Prevalence has been estimated at less than 1 case in 100 000.

Clinical description

In some forms, lipoatrophy is associated with selective hypertrophy of other fat deposits. Clinical signs of insulin resistance are often present: acanthosis nigricans, signs of hyperandrogenism. All lipodystrophies are associated with dysmetabolic alterations with insulin resistance, altered glucose tolerance or diabetes, and hypertriglyceridemia leading to a risk of acute pancreatitis. The diabetes leads to chronic complications involving the retina, kidney, nerves and cardiovascular system, and to liver steatosis that could result in cirrhosis.

Etiology

Genetic forms of generalized lipodystrophy (or Berardinelli-Seip syndrome, see this term) result, in most cases, from recessive mutations in one of two genes: either BSCL2 coding seipin or BSCL1 coding AGPAT2, an acyltransferase involved in triglyceride synthesis. The origin of acquired generalized lipodystrophy (Lawrence syndrome, see this term) is unknown but the syndrome is sometimes associated with signs of autoimmunity.
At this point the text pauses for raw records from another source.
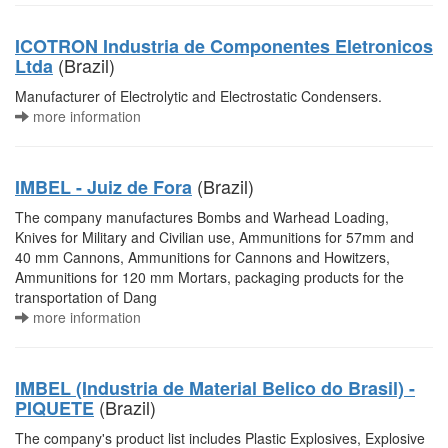
ICOTRON Industria de Componentes Eletronicos
(Brazil)
Ltda
Manufacturer of Electrolytic and Electrostatic Condensers.
more information
(Brazil)
IMBEL - Juiz de Fora
The company manufactures Bombs and Warhead Loading,
Knives for Military and Civilian use, Ammunitions for 57mm and
40 mm Cannons, Ammunitions for Cannons and Howitzers,
Ammunitions for 120 mm Mortars, packaging products for the
transportation of Dang
more information
IMBEL (Industria de Material Belico do Brasil) -
(Brazil)
PIQUETE
The company's product list includes Plastic Explosives, Explosive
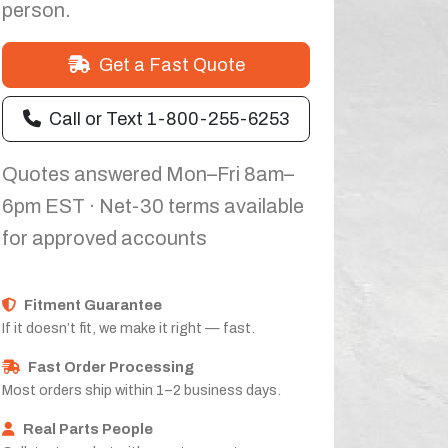
person.
Get a Fast Quote
Call or Text 1-800-255-6253
Quotes answered Mon–Fri 8am–
6pm EST · Net-30 terms available
for approved accounts
Fitment Guarantee
If it doesn’t fit, we make it right — fast.
Fast Order Processing
Most orders ship within 1–2 business days.
Real Parts People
Partial lipodystrophies can be familial with dominant transmission. Heterozygous mutations have been identified in the LMNA gene encoding nuclear lamin A/C, or in the PPARG gene encoding the adipogenic transcription factor PPARgamma. Some less typical forms of lipodystrophy, associated with signs of premature aging, have been linked to mutations in the LMNA gene or in the ZMPSTE24 gene encoding the protease responsible for the maturation of prelamin A into lamin A. Acquired partial lipodystrophy (Barraquer-Simons syndrome, see this term) is characterized by cephalothoracic fat loss. Its etiology is unknown but mutations in the LMNB2 gene, encoding the lamina protein lamin B2, may represent susceptibility factors. Highly active antiretroviral treatments for HIV infection are currently the most frequent cause of acquired secondary lipodystrophic syndromes.

Diagnostic methods

The genetic diagnosis is performed in specialized laboratories and, in the most severe forms, antenatal diagnosis may be proposed.

Management and treatment

Treatment of diabetes, dyslipidemia and the resulting complications involves the classical intervention strategies. Insulin-sensitizing drugs are useful. Therapeutic trials with recombinant human leptin in patients with very low leptin levels have reported good results with respect to the metabolic and liver alterations.

Prognosis

The prognosis is linked to the precocity and severity of the diabetic, cardiovascular and liver complications.